Chapter 11 of 15 · 15 min

Docker Desktop for Mac does not have GPU passthrough to containers. This is not a bug—it is a fundamental limitation of the virtualization layer Docker Desktop uses on macOS. If you need GPU-accelerated inference inside a Docker container on a Mac, you need to use --platform linux/amd64 and accept that the inference will run on CPU only, or you need to run the container outside the VM entirely, which is complex.

Docker with Ollama:

# Pull and run Ollama in a container (CPU only—Metal not available)
docker run -d --name ollama \
  -p 11434:11434 \
  -v ollama_data:/root/.ollama \
  ollama/ollama

# Attach to the container and run a model
docker exec -it ollama ollama run llama3.2:3b

This works but the inference runs on the Docker VM's CPU cores. Metal is not passed through, so GPU acceleration is absent. For a 3B model this is not terrible; for a 7B model you will notice the difference immediately.

The actual Metal passthrough situation for Docker on macOS: no native path exists. The Docker VM runs Linux in a hypervisor, and Metal is a macOS framework. They do not communicate.
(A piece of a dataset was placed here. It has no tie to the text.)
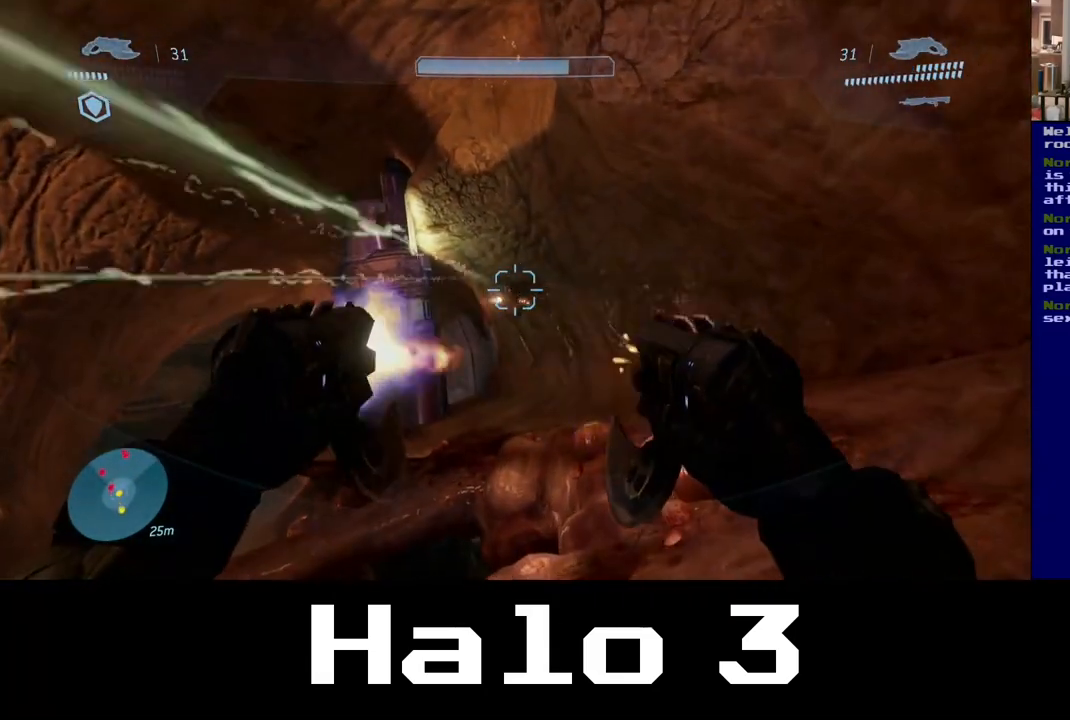
Gameplay with a controller (Xbox layout); each line is a JSON object with the inputs held at the frame after it (dt_ms = milliseconds from this image to that frame). "events" lists button and stick changes between this image and that frame as [ms after this image, input, new state], when the widget could be followed in between. Not read: L2 R2.
{"dt_ms": 500, "buttons": [], "left_stick": "up-right", "right_stick": "up-left", "events": [[83, "left_stick", "up-right"]]}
For GPU-accelerated Docker workloads on Mac, the practical options are:

  1. Run Ollama or MLX directly on the host (Chapter 3), not in a container
  2. Use a Linux VM with GPU passthrough (requires compatible hardware and is beyond macOS support)
  3. Use container pre-building on a GPU machine and deploy the compiled artifacts to macOS for host-side inference

The most common failure is running a Docker container and getting GPU errors when the user expected Metal to be available. It is not. This is documented but easy to miss.
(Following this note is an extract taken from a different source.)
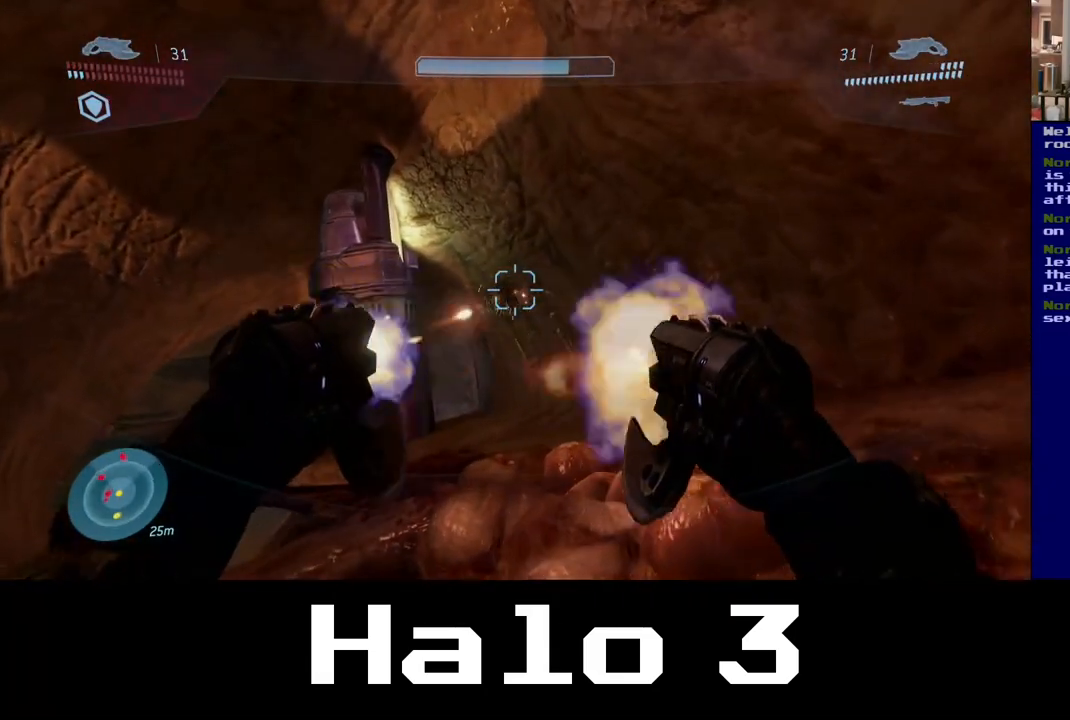
{"dt_ms": 1000, "buttons": [], "left_stick": "up-right", "right_stick": "left", "events": [[883, "right_stick", "left"]]}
# Check if Docker sees any GPU devices
docker run --rm --gpus all nvidia/cuda:12.0-base-ubuntu22.04 nvidia-smi
# On macOS this will fail: Error response from daemon: Unknown option --gpus
# Because GPU passthrough is not supported
EXERCISE

Run Ollama both directly on the host and inside a Docker container. Compare tokens per second for the same model on the same hardware. The host run should be 3–10× faster due to Metal availability.